Several alert Goldblog readers have written to tell me that I allowed J Street's Jeremy Ben-Ami, in our interview Friday, to get away with an inaccurate assertion about last year's cease-fire between Hamas and Israel. Ben-Ami, in arguing for the efficacy of cease-fires over armed incursions, said that during the four-and-a-half month cease-fire, "zero rockets" were fired into Israel. According to a government source, however, the Israel Defense ForcesĀ  counted 360 rockets; Time Magazine said the number was 65, and the New York Times reported that "10 to 20 were fired in July, depending on who was counting and whether mortar rounds were included.
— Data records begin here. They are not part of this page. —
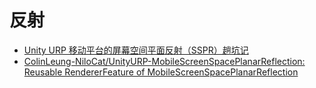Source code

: # 反射

- [Unity URP 移动平台的屏幕空间平面反射（SSPR）趟坑记](https://zhuanlan.zhihu.com/p/150890059)
- [ColinLeung-NiloCat/UnityURP-MobileScreenSpacePlanarReflection: Reusable RendererFeature of MobileScreenSpacePlanarReflection](https://github.com/ColinLeung-NiloCat/UnityURP-MobileScreenSpacePlanarReflection)
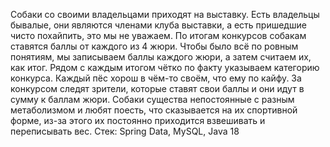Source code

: Собаки со своими владельцами приходят на выставку.
Есть владельцы бывалые, они являются членами клуба выставки, а есть пришедшие чисто похайпить, это мы не уважаем.
По итогам конкурсов собакам ставятся баллы от каждого из 4 жюри. Чтобы было всё по ровным понятиям, мы записываем баллы каждого жюри, а затем считаем их, как итог. Рядом с каждым итогом чётко по факту указываем категорию конкурса. Каждый пёс хорош в чём-то своём, что ему по кайфу. За конкурсом следят зрители, которые ставят свои баллы и они идут в сумму к баллам жюри.
Собаки существа непостоянные с разным метаболизмом и любят поесть, что сказывается на их спортивной форме, из-за этого их постоянно приходится взвешивать и переписывать вес.
Стек: Spring Data, MySQL, Java 18
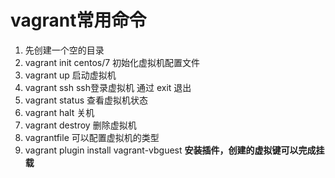# vagrant常用命令

1. 先创建一个空的目录
2. vagrant init centos/7 初始化虚拟机配置文件
3. vagrant up       启动虚拟机
4. vagrant ssh      ssh登录虚拟机  通过 exit 退出
5. vagrant status   查看虚拟机状态
6. vagrant halt     关机
7. vagrant destroy  删除虚拟机
8. vagrantfile 可以配置虚拟机的类型
9. vagrant plugin install vagrant-vbguest  **安装插件，创建的虚拟键可以完成挂载**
In August, 10 to 30 were fired, and in September, 5 to 10." Israel's Ministry of Foreign Affairs cites this report that claims that 362 rockets and mortars were fired into Israel from Gaza into Israel during what the report calls the "lull" in the fighting. I think it's fair to say that, though the numbers of rocket and mortar attacks dropped off dramatically during the ceasefire, there were, indeed, attacks. I'm looking for more sources (please feel free to send in citations) and I asked Ben-Ami for clarification. He e-mailed me the following:

On the rocket issue, I looked up the numbers. There were 12 rockets total in July, August, September and October, according to an Israeli Foreign Ministry (MFA) graph captured here. Here's the graph on Wikipedia combining rockets and mortars: Note that the original graph is gone from the MFA website and there is a conspicuous end to their monthly reporting on rocket fire in June 2008. I'd urge your readers to read the post linked above to see how the MFA redid the graph so you couldn't see the drop off in rocket fire during the ceasefire - and they could make the claim it hadn't work. Fast forward to the present. There have been I believe 250-300 rockets since the invasion which is an average of 25-30/month. I stand by the point that I made, which is that there are two ways to accomplish the goal here, which is obviously to stop the rockets and provide security to the residents of southern Israel. And talking/working out a ceasefire can be a less costly and more effective way to achieve our goals.